Sunday, September 28, 2008

Saw Absinthe at Spiegelworld in New York. Wow, I was impressed with the performances. I think every act had something to recommend it -- straps, swinger clowns, balloon, skaters, pair balancing, hoops and hand balancing and contortion, duo static trapeze, tumbling, and maybe another one or two that's slipped my mind now. And it was great to be just a couple rows away from the action. I'm definitely keen to go to another show there, even if not this year.

Saturday, September 27, 2008

Saw New York City Waterfalls by Olafur Eliasson: the one in Brooklyn at the foot of the Brooklyn Bridge, another between Piers 4 and 5 near the Brooklyn Heights Promenade and a fourth on the north shore of Governors Island. I was charmed by the waterfall under the Brooklyn bridge. The other two that I saw just looked like giant scaffolds with water flowing down the side like a big fountain. I suppose the combination of the bridge pier masking the scaffolding, and the juxtaposition of a waterfall under a busy old bridge made that one work for me. Glad I made a point to go.
I (and hundreds of other people) participated in the Improv Everywhere MP3 Experiment 2008 in New York City on Governor's Island. It was lots of fun to see hundreds of other people in red, blue, yellow and green shirts looking knowingly at each other and anticipating a fun bit in the afternoon. I wore my Dartmouth 'GREEN' shirt and got a few smiles and snickers and a few recent- and soon-to-be Dartmouth graduates introduced themselves. The Improv Everywhere site gives good coverage of what the event is actually like, so I won't elaborate on it here. Plus I've only found one picture where I can tell I'm in it.. It's certainly different and fun to be participating/playing/performing/having fun than just reading about it and looking at pictures and imagining it. It was also nice to see Charlie Todd there in the fray.

Saturday, September 20, 2008

Saw Ka with DK in Las Vegas. I was afraid it would basically be an apparatus/scenery-driven show, but was pleased that it was better than that. In particular, the duo strap act in the second half was quite impressive, as was the big spinning apparatus act. In addition, the moving stage platform that went towards vertical (and was covered with arrows and ripples) was a platform for engaging acts. While quite simple, the bird puppetry was lovely. I wasn't quite as taken in as other Cirque du Soleil shows, but was not disappointed, either.
Saw Tropic Thunder with DK and really enjoyed it. It reminded me lots of South Park's sensibility, but live action with a big budget, and quite well done.

Friday, September 19, 2008

Saw Le Reve in Las Vegas with DK. It was cool to be in a smaller venue (than O) and seated in the round around the water.
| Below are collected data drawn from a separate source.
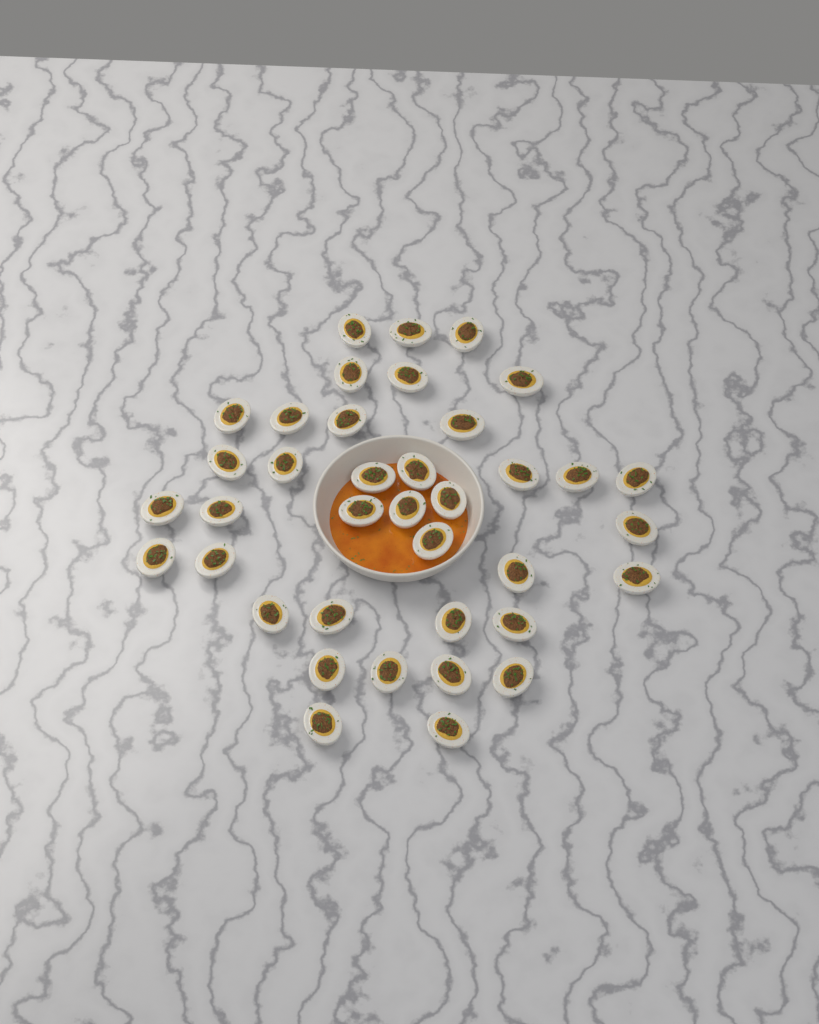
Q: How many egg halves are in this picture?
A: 38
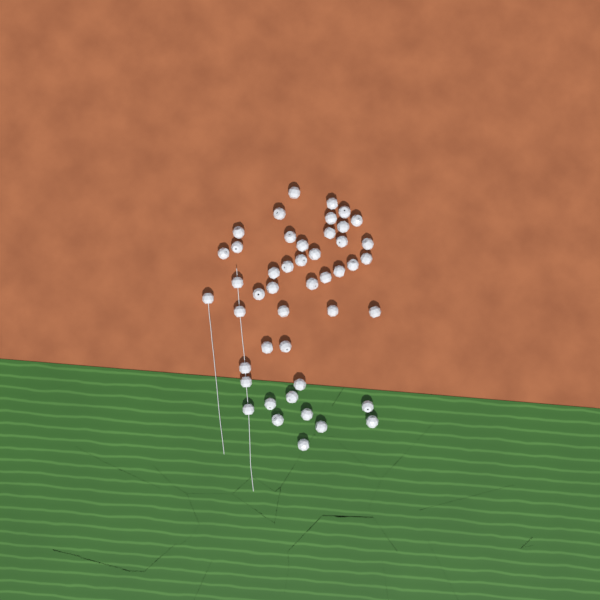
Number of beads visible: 46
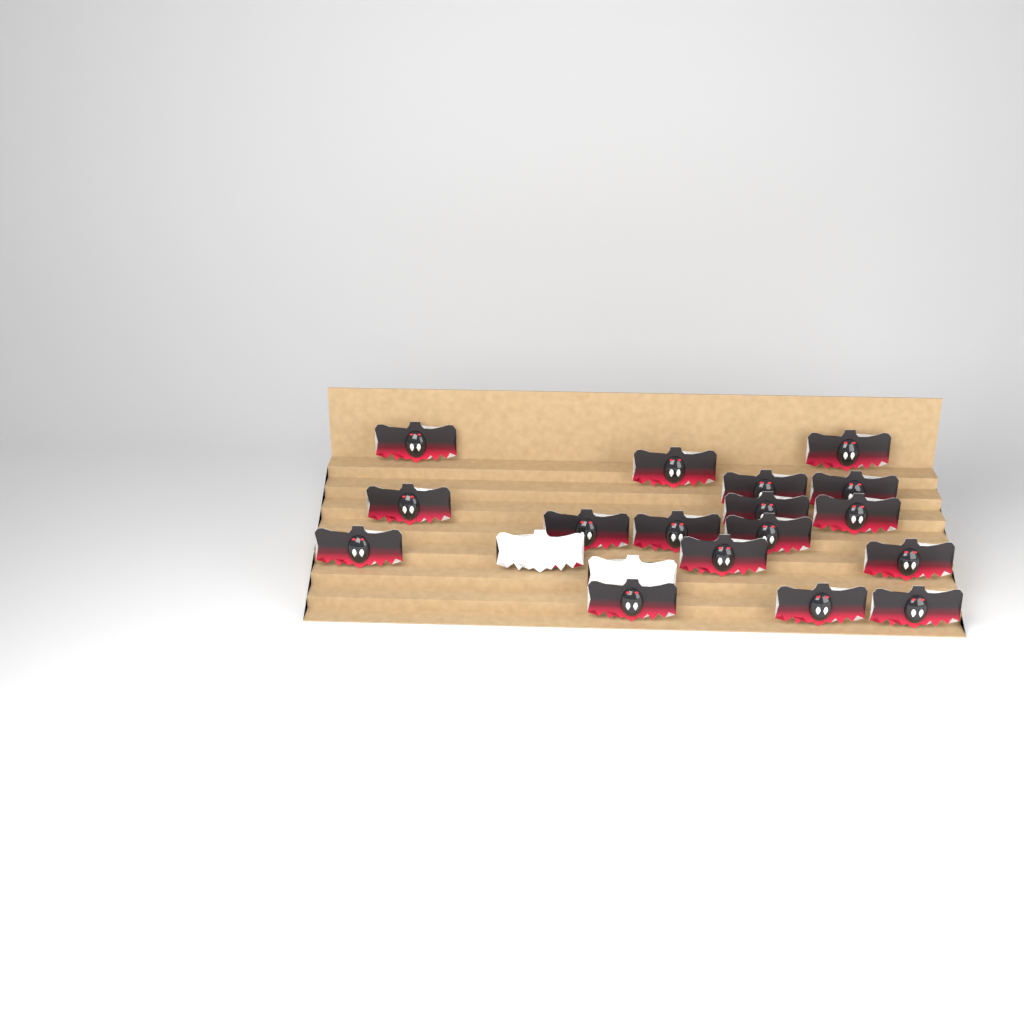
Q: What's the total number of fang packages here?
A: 19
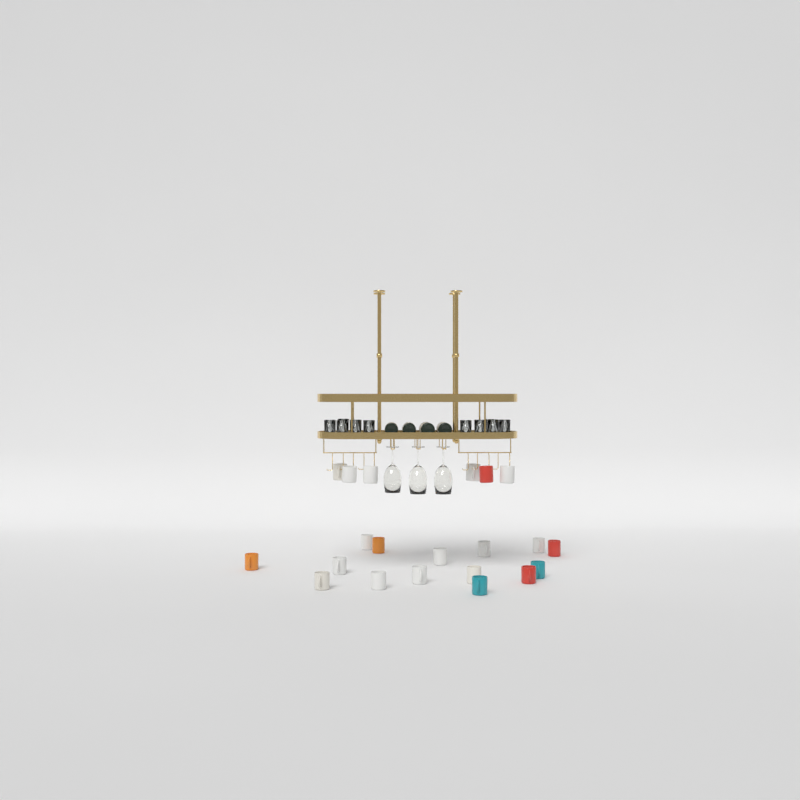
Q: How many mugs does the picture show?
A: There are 21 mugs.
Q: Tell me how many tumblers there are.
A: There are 10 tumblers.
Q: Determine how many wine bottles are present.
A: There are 4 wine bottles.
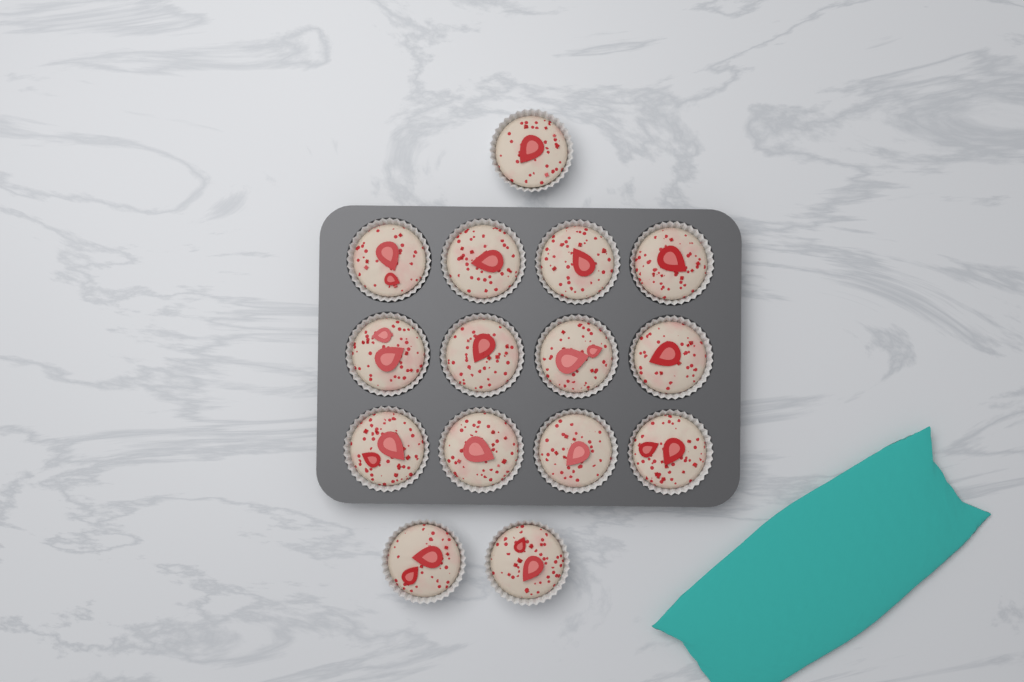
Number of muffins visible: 15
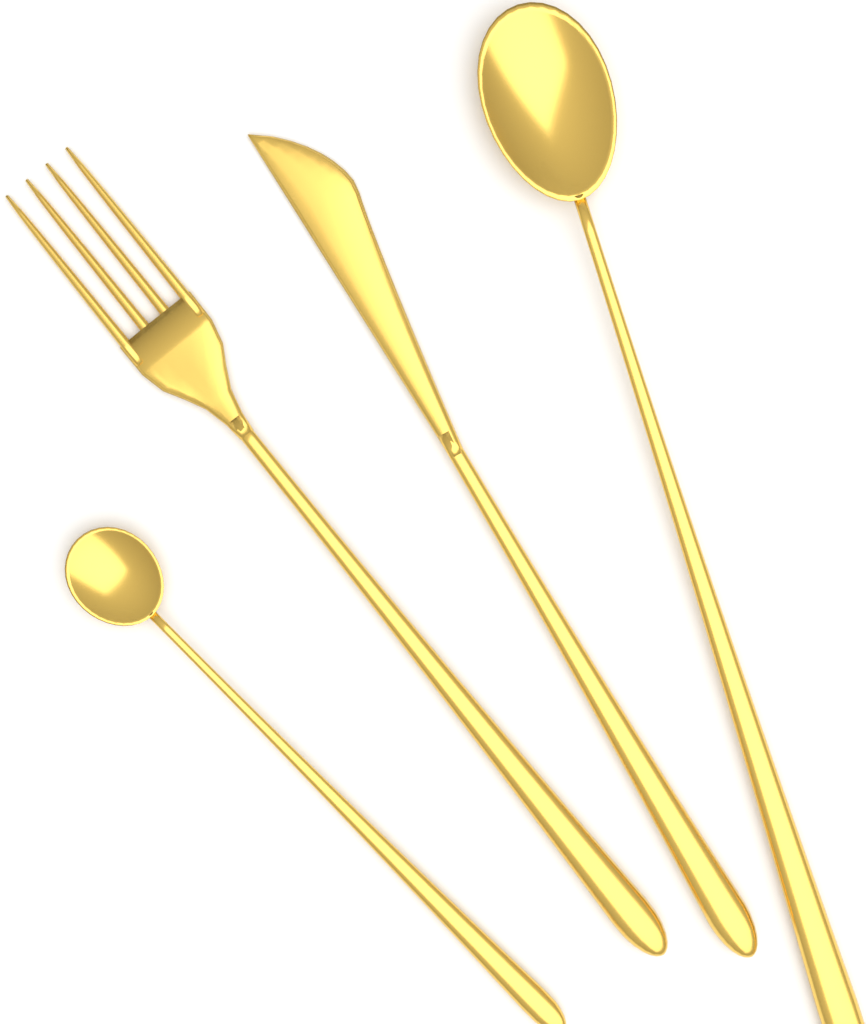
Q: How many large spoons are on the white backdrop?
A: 1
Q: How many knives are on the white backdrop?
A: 1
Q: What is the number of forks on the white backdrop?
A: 1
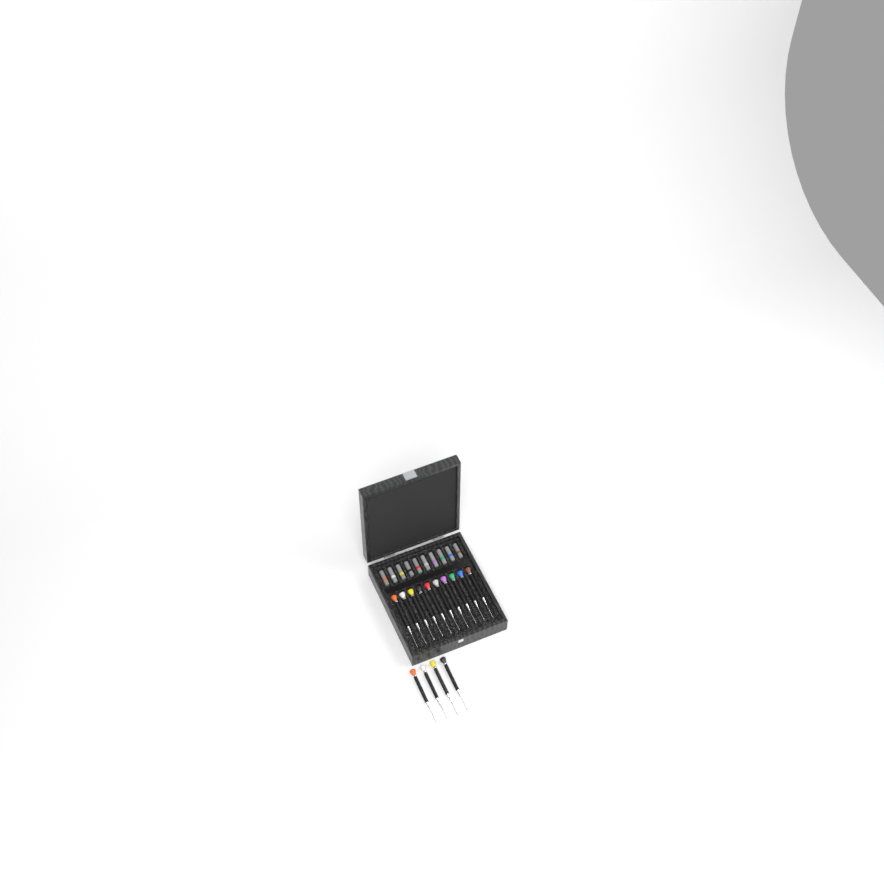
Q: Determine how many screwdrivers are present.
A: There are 14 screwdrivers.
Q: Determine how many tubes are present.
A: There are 10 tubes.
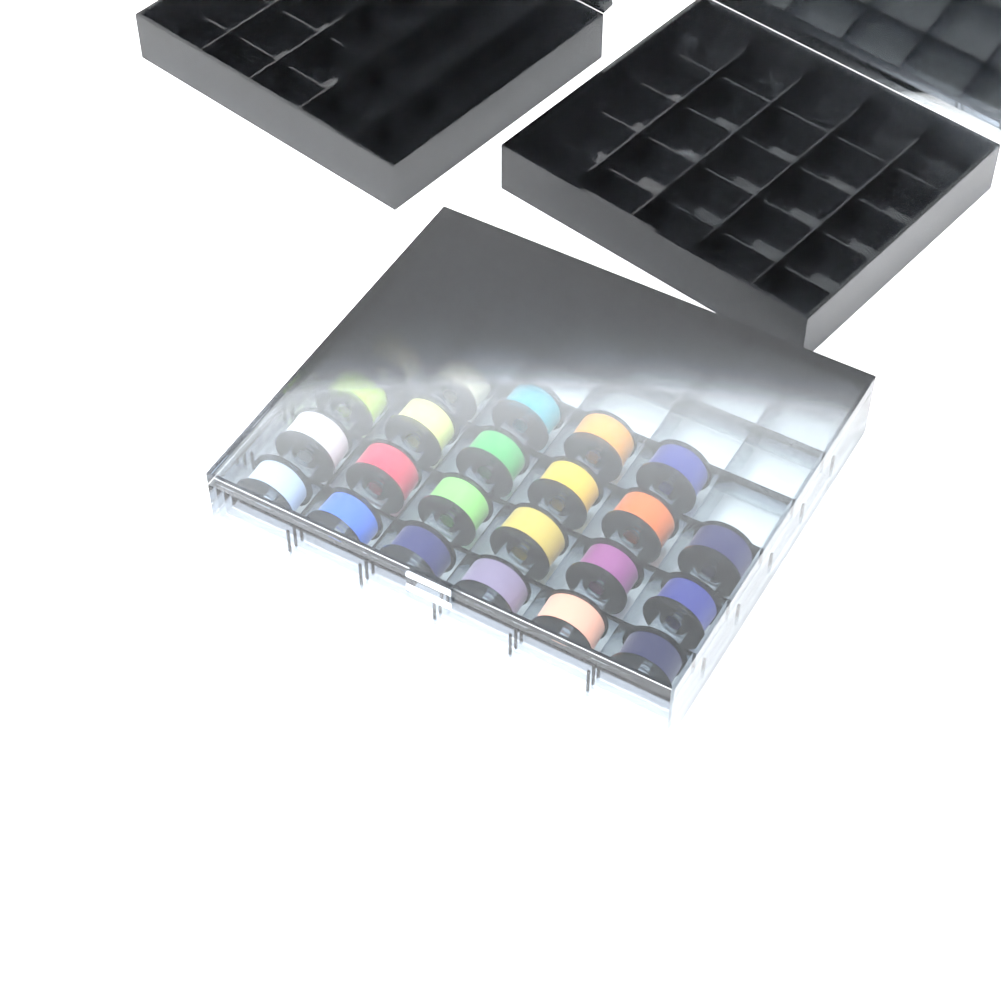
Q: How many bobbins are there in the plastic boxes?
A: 23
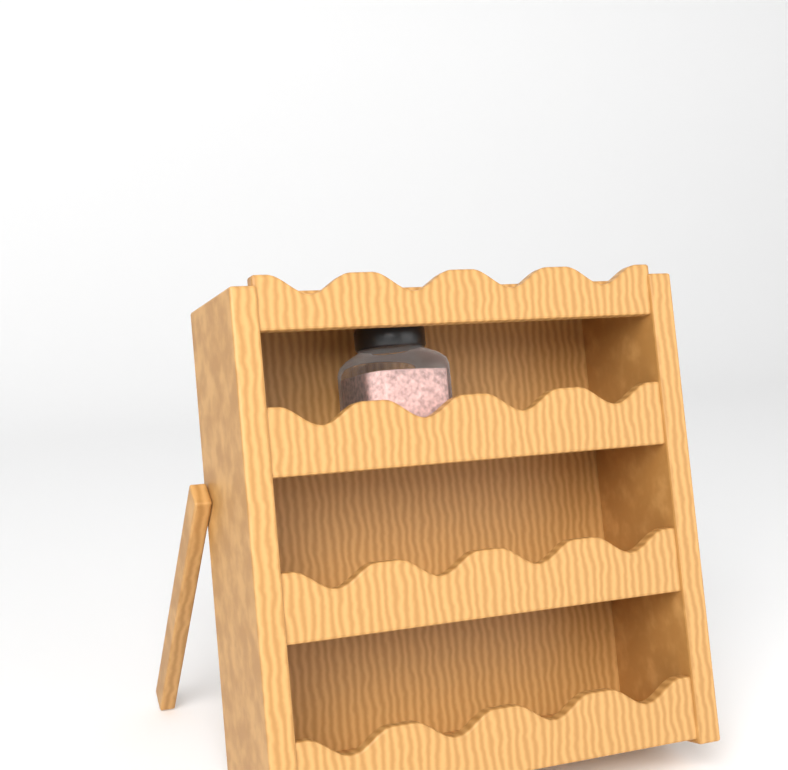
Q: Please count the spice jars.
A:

The mood and such for the show was well done, but I wasn't impressed by anything in the show. I felt like it was a lot of people on winches. If there weren't winches, I think I'd have been bored to tears. I much preferred O, which had a lot more variety and lots more impressive acts.
I've now seen both the world's largest cut diamond and the world's largest rhinestone. DK and I went to the Liberace Museum in Las Vegas. It was pretty cool, actually. A bunch of fancy cars and pianos and outfits, staffed by friendly people.

Sunday, September 14, 2008

I went to the Museum of Glass in Tacoma, Washington. Unfortunately, it just didn't do much for me. The harbor location is lovely, the flow around, to and from, and on top of the building seemed awkward, and the monumental cone is, well, monumental. It was interesting to watch glassblowers at work (and have seen that other places before), and there was lots of art glass, particularly lots of Chihuly. It's clear to me that the skill required to create the works is impressive, they just didn't grab me. As I reflected on that, I was thinking that just being around one Chihuly piece would probably be more engaging for me than being around hundreds.

The one thing that I did particularly like was the exhibit Contrasts: A Glass Primer. From their own description: "The exhibition is comprised of international, historically important, and visually stunning works of glass art that are grouped to illustrate opposing ideas, techniques, and styles." It was quite engaging, and got me to look at the items with much more engagement than just "that's lovely" or "that's impressive" or "I don't care for that".